Não há nada que propicie tanto o crime como a impunidade. Creio que nisso todos estaremos de acordo, até os criminosos – sobretudo esses. Daí que deva ser óbvio para toda a gente que quando se assiste, publica e repetidamente, a algo que a lei diz ser crime e nada sucede, as autoridades – quer as judiciárias quer as outras – estão a dar um sinal inequívoco de que a lei não é para levar a sério.
Temos pois de concluir que quer as autoridades judiciárias, quer as da regulação jornalística, quer o governo, quer o PR acham que a reserva e segredo que a lei impõe nos processos judiciais durante a fase de investigação e a garantia de não divulgação de partes dos processos mesmo após a acusação – por motivos que se prendem com garantias constitucionais tão pouco populares como a presunção de inocência, a reserva da vida privada, o direito ao bom nome e a proibição de tratamentos desumanos ou degradantes -, e até a condenação, não interessam para nada. Só assim se compreende que a PGR nunca tenha até hoje tornado claro que considera inadmissível a divulgação de escutas e de vídeos e áudios de interrogatórios, que nunca tenha tomado qualquer medida para a impedir em tempo útil – ou seja, quando esta está a decorrer ou é anunciada – e que leve, como foi noticiado nesta semana, quase três anos para investigar uma queixa relativa a esse ilícito.
+ + + +
Reescreva o trecho do texto sobre a impunidade que começa nas palavras "Não há nada" e termina após "levar a sério.", pondo "complacência" no lugar de "impunidade".

▶ _Excertos dos dados_
+ + + +
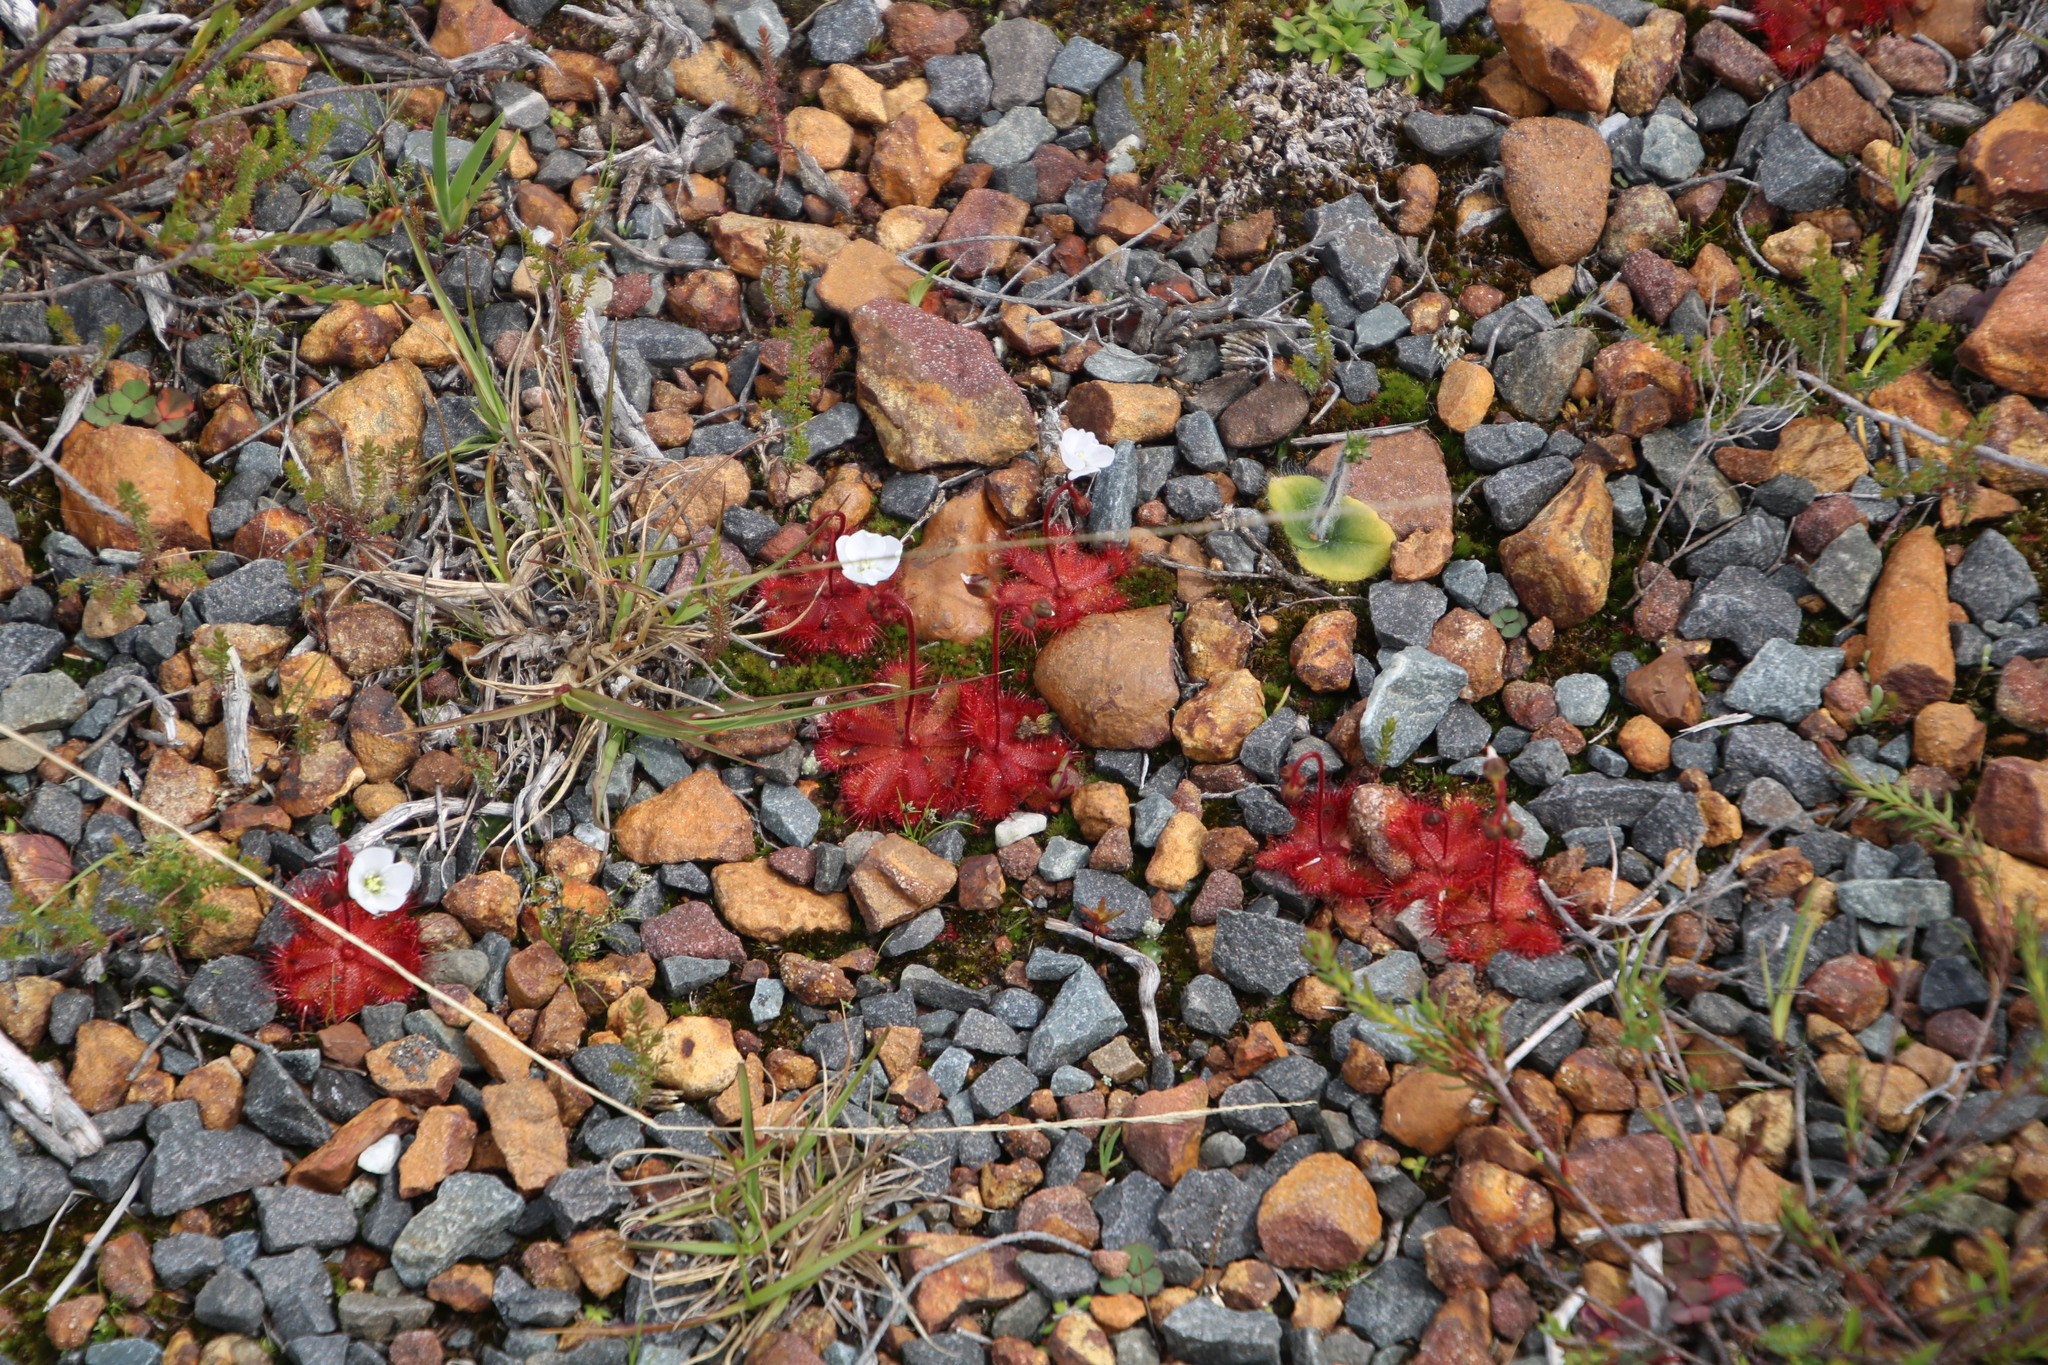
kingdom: Plantae
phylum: Tracheophyta
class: Magnoliopsida
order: Caryophyllales
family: Droseraceae
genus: Drosera
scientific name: Drosera trinervia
+ + + +
▶ _Exercício resolvido_
Não há nada que propicie tanto o crime como a complacência. Creio que nisso todos estaremos de acordo, até os criminosos – sobretudo esses. Daí que deva ser óbvio para toda a gente que quando se assiste, publica e repetidamente, a algo que a lei diz ser crime e nada sucede, as autoridades – quer as judiciárias quer as outras – estão a dar um sinal inequívoco de que a lei não é para levar a sério.